After adding the time ranges, we can filter the pairwise Fst data to only include comparisons between populations from the same time range, and set these ranges as factor levels to order the plot:

pairwise_fst_tidy <- pairwise_fst_tidy %>%
  filter(time_range_pop1 == time_range_pop2) %>%
  mutate(time_range_pop1 = factor(time_range_pop1, levels = c(
    "Present",
    "Bronze Age",
    "European Neolithic to Chalcolithic",
    "Before European Neolithic"
  )))

Finally, we will calculate the median, minimum, and maximum values for each time range, so that these can be added to the plot:

medians <- pairwise_fst_tidy %>%
  group_by(time_range_pop1) %>%
  summarise(median_value = median(value, na.rm = TRUE)) %>%
  arrange(factor(time_range_pop1,
    levels = unique(pairwise_fst_tidy$time_range_pop1)
  ))

min <- pairwise_fst_tidy %>%
  group_by(time_range_pop1) %>%
  summarise(min_value = min(value, na.rm = TRUE))

max <- pairwise_fst_tidy %>%
  group_by(time_range_pop1) %>%
  summarise(max_value = max(value, na.rm = TRUE))

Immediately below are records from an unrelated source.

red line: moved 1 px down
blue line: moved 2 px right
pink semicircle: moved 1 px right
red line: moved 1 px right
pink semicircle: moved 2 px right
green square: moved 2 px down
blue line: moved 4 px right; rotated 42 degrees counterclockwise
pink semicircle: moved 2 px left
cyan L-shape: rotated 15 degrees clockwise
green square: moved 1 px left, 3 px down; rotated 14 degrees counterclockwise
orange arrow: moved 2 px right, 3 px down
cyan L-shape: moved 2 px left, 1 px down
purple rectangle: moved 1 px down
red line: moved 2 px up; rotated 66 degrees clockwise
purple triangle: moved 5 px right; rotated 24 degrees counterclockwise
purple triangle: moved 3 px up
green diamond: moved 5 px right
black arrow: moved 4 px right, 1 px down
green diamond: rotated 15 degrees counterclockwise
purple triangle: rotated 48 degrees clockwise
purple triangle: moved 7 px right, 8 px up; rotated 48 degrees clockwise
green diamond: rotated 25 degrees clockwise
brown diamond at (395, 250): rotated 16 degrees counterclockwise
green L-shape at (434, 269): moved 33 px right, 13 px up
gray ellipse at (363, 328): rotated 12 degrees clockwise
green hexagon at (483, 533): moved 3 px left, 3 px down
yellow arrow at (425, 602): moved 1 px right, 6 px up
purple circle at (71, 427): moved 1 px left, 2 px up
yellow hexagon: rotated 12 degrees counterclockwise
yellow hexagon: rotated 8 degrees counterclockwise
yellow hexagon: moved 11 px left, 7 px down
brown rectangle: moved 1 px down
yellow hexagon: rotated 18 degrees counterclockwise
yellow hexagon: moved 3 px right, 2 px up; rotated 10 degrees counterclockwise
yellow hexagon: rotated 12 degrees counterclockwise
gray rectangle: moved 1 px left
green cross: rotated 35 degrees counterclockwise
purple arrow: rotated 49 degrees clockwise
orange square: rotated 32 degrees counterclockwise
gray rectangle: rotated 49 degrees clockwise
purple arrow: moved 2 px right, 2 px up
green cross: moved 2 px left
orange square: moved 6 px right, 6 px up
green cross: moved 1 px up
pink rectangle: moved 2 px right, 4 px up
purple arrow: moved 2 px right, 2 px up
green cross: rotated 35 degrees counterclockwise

We can create our plot using ggplot2, adding the median, minimum, and maximum values as lines and text labels:

ggplot(pairwise_fst_tidy, aes(x = value, y = time_range_pop1)) +
  geom_point() +
  geom_line(
    data = medians, aes(x = median_value, y = time_range_pop1, group = 1),
    color = "red", linewidth = 1.2
  ) +
  geom_text(data = min, aes(
    x = min_value, y = time_range_pop1,
    label = round(min_value, 3), vjust = -0.7
  )) +
  geom_text(data = max, aes(
    x = max_value, y = time_range_pop1,
    label = round(max_value, 3), vjust = -0.7
  )) +
  labs(x = expression("F"[ST]), y = element_blank())

plot of chunk pairwise_fst

F statistics

To calculate F statistics, tidypopgen integrates with the R admixtools package (a.k.a. ADMIXTOOLS 2). The function gt_extract_f2 allows users to calculate blocked f2 statistics from a gen_tibble object, operating in the same way as the extract_f2 function of admixtools.

gt_extract_f2 can be used as follows:

f2s <- gt_extract_f2(ancient_modern,
  outdir = "./data/NearEastPublic/f2"
)

We could now use any of the functions from admixtools giving the outdir with the f2 values.